The Incandescent by Emily Tesh
3.5
emotional mysterious slow-paced
Plot or Character Driven: Character
Loveable characters: Yes
Diverse cast of characters: Yes
Flaws of characters a main focus: Yes

 Thank you to Orbit and Netgalley for the review copy in exchange for an honest review. This does not change my opinion in anyway.

The Incandescent should be everything I want from a magical school story. Yet I have some mixed feelings about it as a whole. 

We meet director of Magic Saphire Walden as she is taking care of one of her mundane tasks at a magical school. We follow her for a whole school year as she preps her 4 eldest students for their A Levels (United Kingdom, senior year high school). Unfortunately that doesn't go quite according to plan. 

This story is heavily character focused as we follow Walden in the mundane of her task with some magic thrown in here and there. While I liked Walden as a character I struggled with her lack of emotions. We're doing a deep dive into a character. But this character is hiding a lot from herself. She buries herself in her work to not have to deal with her emotions that go as far back as 20 years ago. Of course that comes with consequences. I don't think the story wrapped up that portion of Walden very well. 

After the events of October it was like watching a slow moving train wreck that you can't really look away from. She is making all the wrong decisions. And the one character that would have called her on that, is removed from her vicinity. Well isn't that convenient.  The wrap up of the consequences of that did not at all feel satisfying to me. It is like Walden just shrugs. Oh well. Oopsie. Again, she buries herself in learning something to not have to deal with her emotions and she shows no inclination that this will change in the future. So clearly she has learned so very little. I find that very frustrating. 

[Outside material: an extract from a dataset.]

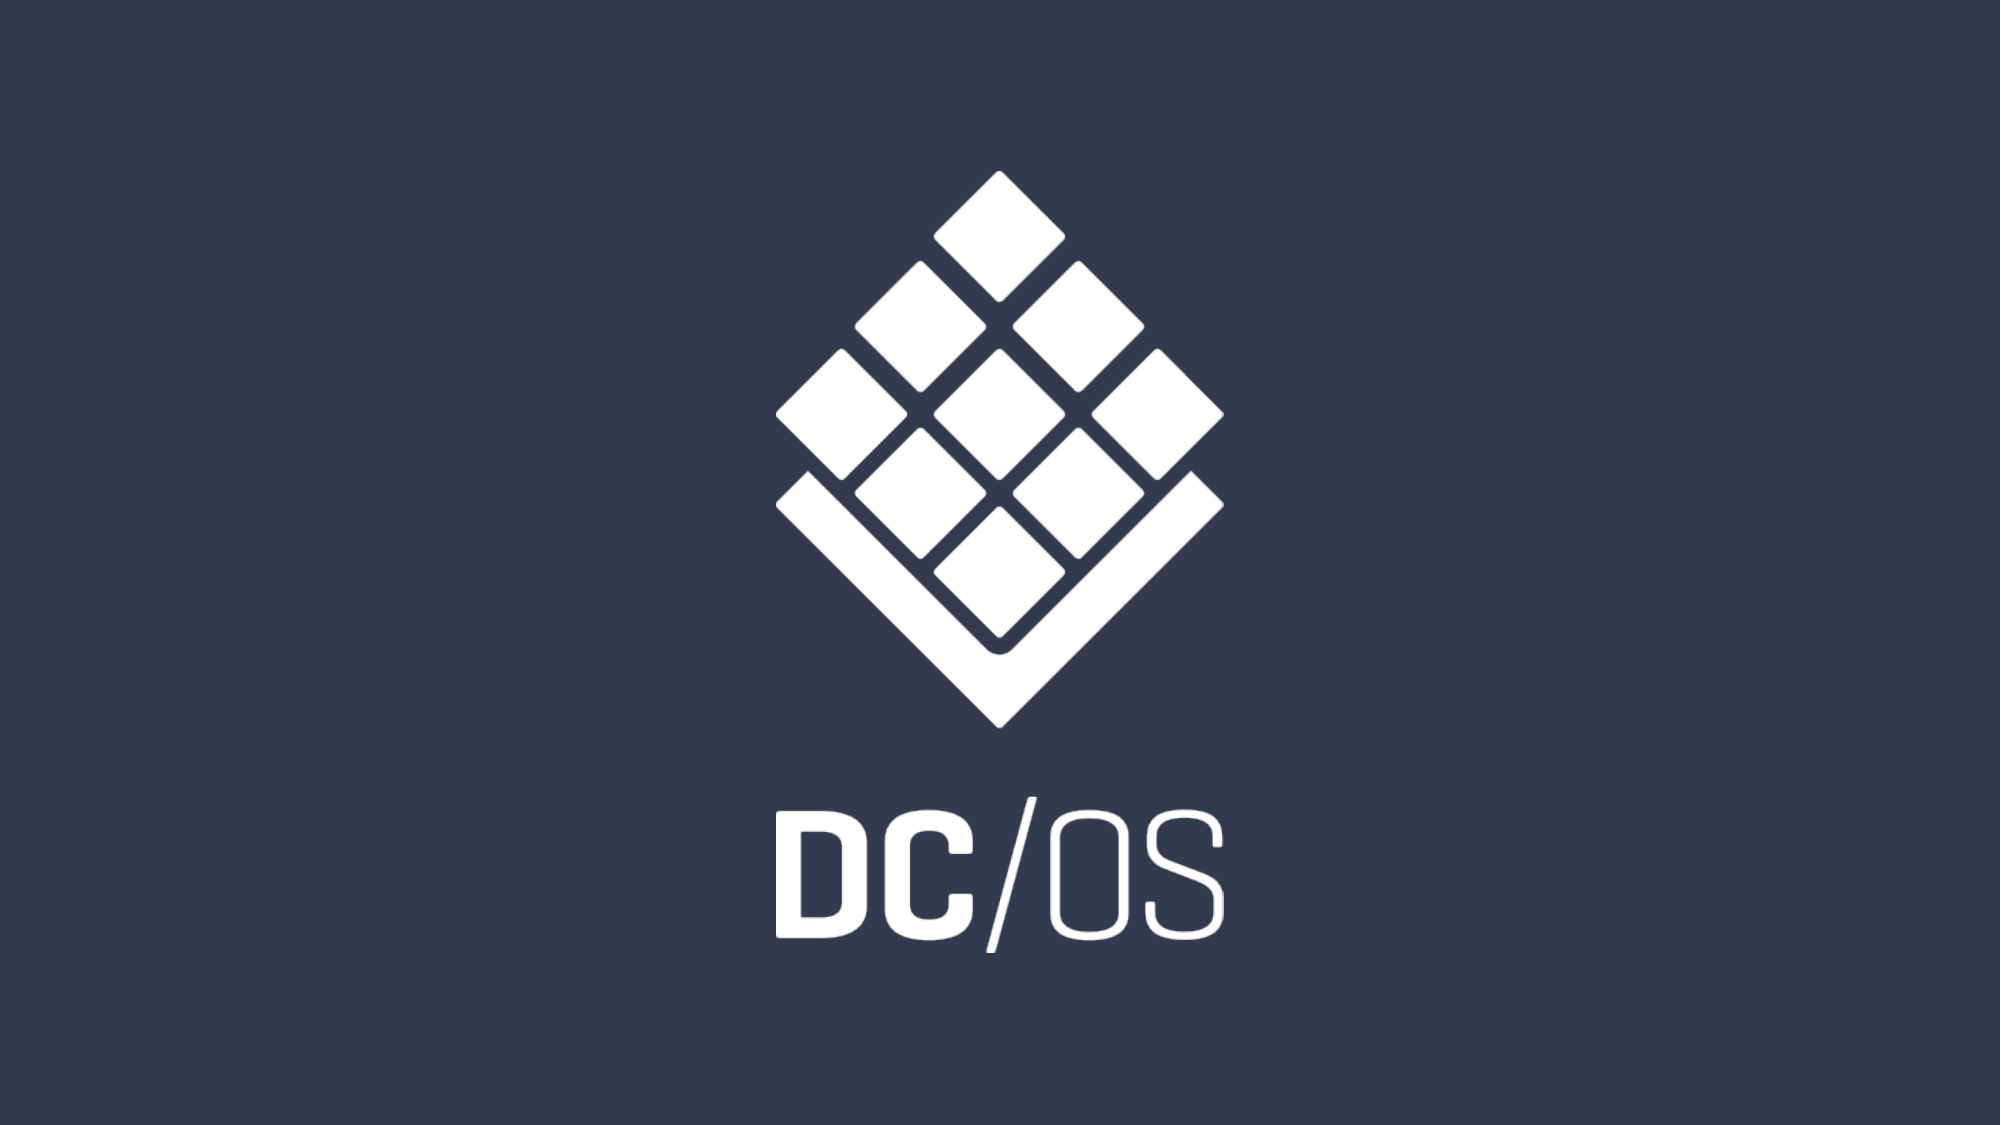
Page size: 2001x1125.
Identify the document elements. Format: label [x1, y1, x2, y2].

picture [776, 171, 1224, 954]
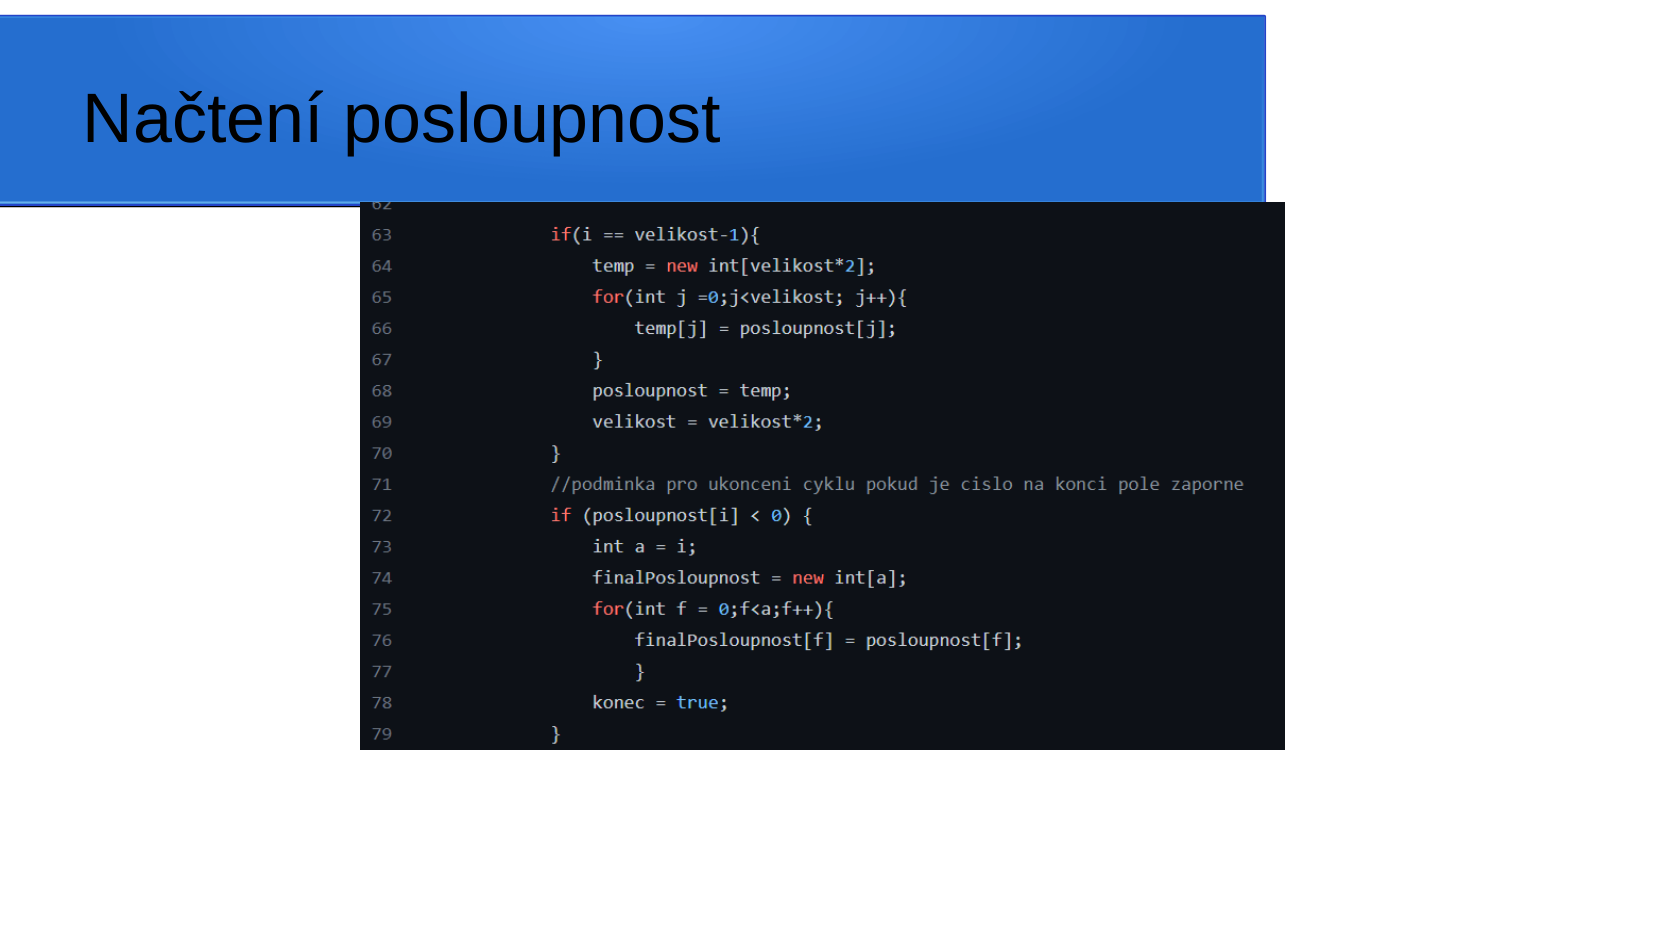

Having said that, I was very charmed by the setting of the school, the mundane things that were shown and some of the relationships between the characters. Especially the bits and pieces we get from our four students through Walden I found great to see and the way she clearly knowns them felt very endearing to me. I thought the key keeper was also a great add.  Walden is also a character that sees a lot. She observes a lot. And Tesh uses that to show us the rest of the school. It has a lot going for it in that regard. 

This is marketed as a dark academia. It sits on the border of that. It doesn't quite hit the macabre I think. The mundane of the story shifted a lot of the mood where it didn't quite feel like a dark academia at a lot of times. 

Despite my mixed feelings I do think that The Incandescent is worth a read to those who love magical school settings or those who would love to read these settings from the end of the teachers.